Heap-based overflows and underflows are a common vulnerability in software built in C and C++. When leveraging such a vulnerability as part of an exploit, an attacker will usually try to position the chunk which is the source of the overflow or underflow relative to a specific victim chunk. The less collateral data between the source chunk and the victim chunk, the more optimal the layout. This is typically a problem that is solved manually and requires an in-depth understanding of the heap allocator in use and how the target application interacts with it.
In this talk, we will present an automatic, blackbox, approach to heap layout optimisation. Our algorithm utilises pseudo-random search over the interactions with the allocator which may be triggered via a target application. Crucially, no modification or analysis of the allocator itself is required. Our evaluation demonstrates that this is a feasible approach on both free-list based allocators (e.g. dlmalloc) and slab based allocators (e.g. jemalloc), using heap starting states and allocator interaction sequences from a number of real world applications, including PHP, Python and Ruby.

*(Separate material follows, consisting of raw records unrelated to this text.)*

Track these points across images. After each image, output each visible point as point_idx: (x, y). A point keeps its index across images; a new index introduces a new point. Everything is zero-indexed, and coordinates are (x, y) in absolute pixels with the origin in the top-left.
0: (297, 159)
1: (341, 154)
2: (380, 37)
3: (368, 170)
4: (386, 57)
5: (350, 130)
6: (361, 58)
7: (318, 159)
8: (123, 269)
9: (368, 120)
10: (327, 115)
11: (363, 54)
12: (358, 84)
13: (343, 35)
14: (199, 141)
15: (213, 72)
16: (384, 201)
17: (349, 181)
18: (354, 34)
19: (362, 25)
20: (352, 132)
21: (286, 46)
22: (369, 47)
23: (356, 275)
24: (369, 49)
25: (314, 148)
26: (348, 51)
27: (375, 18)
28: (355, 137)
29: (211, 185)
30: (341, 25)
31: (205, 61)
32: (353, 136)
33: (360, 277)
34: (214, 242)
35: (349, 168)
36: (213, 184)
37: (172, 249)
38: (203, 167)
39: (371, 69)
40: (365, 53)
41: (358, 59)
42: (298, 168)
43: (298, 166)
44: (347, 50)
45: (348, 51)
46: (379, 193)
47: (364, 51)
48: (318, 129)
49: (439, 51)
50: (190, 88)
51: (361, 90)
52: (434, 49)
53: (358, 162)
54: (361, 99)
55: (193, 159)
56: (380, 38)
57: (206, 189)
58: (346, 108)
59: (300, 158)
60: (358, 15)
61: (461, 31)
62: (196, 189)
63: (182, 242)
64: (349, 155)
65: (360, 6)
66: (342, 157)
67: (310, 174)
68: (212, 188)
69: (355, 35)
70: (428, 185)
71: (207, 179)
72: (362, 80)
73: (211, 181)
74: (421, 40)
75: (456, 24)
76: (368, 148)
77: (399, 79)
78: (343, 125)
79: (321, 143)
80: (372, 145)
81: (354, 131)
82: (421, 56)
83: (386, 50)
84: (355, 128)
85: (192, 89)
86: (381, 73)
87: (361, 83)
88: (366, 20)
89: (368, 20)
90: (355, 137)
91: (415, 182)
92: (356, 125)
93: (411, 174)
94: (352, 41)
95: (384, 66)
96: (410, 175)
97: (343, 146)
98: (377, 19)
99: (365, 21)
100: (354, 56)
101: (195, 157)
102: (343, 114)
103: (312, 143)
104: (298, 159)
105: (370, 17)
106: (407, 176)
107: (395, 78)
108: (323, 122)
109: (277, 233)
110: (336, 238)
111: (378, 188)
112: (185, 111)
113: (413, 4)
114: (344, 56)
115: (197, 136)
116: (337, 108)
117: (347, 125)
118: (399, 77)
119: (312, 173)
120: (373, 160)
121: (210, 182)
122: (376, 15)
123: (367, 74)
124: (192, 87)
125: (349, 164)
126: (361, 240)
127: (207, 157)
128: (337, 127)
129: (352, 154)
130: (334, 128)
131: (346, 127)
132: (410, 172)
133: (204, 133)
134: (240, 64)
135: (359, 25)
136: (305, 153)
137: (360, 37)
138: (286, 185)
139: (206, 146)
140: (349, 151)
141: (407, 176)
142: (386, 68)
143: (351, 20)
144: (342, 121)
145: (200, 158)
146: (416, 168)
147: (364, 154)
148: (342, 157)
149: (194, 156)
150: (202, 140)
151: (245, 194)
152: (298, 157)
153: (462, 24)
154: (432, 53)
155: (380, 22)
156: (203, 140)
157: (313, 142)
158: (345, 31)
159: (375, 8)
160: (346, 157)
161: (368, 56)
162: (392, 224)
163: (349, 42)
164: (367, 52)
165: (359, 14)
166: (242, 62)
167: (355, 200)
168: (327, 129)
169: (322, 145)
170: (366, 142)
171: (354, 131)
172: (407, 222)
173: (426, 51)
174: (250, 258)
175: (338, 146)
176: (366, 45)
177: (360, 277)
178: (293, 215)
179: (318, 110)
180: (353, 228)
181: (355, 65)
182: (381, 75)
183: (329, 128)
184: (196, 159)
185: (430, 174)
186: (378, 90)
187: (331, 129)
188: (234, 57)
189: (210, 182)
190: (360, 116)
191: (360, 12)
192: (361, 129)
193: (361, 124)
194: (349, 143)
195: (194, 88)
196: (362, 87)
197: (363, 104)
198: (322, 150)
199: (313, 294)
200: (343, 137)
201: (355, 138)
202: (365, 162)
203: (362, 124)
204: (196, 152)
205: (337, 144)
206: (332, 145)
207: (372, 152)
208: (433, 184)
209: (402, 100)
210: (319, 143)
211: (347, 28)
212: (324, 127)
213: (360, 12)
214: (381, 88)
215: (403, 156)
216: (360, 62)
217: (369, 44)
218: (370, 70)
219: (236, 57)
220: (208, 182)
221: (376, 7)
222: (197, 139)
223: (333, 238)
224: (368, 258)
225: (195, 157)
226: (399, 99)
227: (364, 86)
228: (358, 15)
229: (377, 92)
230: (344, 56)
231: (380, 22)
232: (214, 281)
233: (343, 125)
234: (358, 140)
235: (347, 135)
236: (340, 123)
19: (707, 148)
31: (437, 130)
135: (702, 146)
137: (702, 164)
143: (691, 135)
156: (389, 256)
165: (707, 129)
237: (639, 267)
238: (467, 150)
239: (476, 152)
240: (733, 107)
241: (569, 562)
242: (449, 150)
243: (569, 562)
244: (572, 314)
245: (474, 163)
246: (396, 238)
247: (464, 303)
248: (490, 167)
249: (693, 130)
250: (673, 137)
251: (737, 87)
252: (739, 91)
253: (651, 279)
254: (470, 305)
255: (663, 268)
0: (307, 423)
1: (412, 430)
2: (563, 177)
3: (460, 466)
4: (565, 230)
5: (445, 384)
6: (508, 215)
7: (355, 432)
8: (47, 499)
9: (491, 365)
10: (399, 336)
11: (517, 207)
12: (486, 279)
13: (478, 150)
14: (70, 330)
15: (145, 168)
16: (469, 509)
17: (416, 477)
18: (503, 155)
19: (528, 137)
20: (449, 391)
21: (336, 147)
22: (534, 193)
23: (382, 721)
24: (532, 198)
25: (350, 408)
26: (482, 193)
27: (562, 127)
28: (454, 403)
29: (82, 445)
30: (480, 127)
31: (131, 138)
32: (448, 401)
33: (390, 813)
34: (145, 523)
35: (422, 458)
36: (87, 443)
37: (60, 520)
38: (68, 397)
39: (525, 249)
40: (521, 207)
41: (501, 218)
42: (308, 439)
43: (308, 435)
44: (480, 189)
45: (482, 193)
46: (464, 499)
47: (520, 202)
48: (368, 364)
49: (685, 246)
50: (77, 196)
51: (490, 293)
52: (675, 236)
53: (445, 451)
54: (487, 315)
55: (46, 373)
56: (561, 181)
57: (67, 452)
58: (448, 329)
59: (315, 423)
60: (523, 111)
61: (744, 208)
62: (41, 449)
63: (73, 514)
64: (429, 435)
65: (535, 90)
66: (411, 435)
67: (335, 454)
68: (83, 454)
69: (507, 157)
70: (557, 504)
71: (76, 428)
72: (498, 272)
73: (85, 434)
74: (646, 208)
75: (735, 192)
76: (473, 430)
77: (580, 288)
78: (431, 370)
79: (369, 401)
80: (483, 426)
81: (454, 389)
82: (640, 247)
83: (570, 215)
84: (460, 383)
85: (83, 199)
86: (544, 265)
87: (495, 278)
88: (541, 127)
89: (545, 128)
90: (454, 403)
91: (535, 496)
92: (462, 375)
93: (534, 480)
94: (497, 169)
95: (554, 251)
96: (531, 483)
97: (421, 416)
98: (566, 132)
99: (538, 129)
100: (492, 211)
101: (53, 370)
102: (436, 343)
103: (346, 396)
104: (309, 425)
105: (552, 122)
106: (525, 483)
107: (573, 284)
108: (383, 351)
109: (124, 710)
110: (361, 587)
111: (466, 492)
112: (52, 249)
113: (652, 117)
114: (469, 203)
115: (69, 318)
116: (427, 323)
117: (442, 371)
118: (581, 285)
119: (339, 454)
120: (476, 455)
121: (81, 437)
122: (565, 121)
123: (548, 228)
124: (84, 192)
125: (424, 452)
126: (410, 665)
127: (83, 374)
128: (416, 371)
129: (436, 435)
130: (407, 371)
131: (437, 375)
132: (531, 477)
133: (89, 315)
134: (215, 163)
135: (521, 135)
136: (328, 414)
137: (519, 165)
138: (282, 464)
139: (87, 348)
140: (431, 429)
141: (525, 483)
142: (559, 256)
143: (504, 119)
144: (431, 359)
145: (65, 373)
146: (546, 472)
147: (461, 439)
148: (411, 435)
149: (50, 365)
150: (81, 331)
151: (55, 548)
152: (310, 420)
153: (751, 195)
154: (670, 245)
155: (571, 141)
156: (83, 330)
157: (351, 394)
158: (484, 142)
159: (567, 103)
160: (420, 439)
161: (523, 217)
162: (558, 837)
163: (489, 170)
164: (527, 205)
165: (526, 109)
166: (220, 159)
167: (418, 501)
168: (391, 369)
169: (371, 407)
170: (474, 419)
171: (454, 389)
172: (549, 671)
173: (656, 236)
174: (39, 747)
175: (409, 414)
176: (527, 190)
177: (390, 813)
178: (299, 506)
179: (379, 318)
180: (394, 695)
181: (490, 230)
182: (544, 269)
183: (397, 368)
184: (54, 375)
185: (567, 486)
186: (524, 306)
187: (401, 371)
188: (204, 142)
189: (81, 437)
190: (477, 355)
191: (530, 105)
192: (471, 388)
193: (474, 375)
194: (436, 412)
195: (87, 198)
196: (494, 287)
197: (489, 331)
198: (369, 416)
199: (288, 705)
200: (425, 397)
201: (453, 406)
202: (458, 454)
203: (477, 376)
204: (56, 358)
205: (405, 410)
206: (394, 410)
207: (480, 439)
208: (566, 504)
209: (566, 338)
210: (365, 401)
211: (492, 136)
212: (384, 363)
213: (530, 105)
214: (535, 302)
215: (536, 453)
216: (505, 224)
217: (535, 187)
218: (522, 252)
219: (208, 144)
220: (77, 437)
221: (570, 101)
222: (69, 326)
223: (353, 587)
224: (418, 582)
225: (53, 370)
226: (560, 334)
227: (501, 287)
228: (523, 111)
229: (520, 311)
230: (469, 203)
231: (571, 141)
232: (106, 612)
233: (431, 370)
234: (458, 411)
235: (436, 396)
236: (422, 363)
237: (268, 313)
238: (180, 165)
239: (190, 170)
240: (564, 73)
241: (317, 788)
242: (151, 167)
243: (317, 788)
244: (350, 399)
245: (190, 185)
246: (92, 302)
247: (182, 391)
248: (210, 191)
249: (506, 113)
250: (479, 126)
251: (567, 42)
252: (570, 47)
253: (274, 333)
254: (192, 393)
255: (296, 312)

We will also present a proof-of-concept implementation versus PHP which demonstrates that an existing fuzzer can be repurposed to perform this search. The proof-of-concept takes as input a trigger for a known vulnerability. It figures out how to interact with the allocator via PHP's API, as well as how to allocate 'useful' targets for corruption, e.g. data structures containing pointers. It produces a new PHP script as output which triggers the original vulnerability but now corrupts a specific victim chunk which it has selected. The PoC demonstrates that our approach can significantly reduce the amount of time and manual effort required to go from a crashing input to a read, write or execute primitive.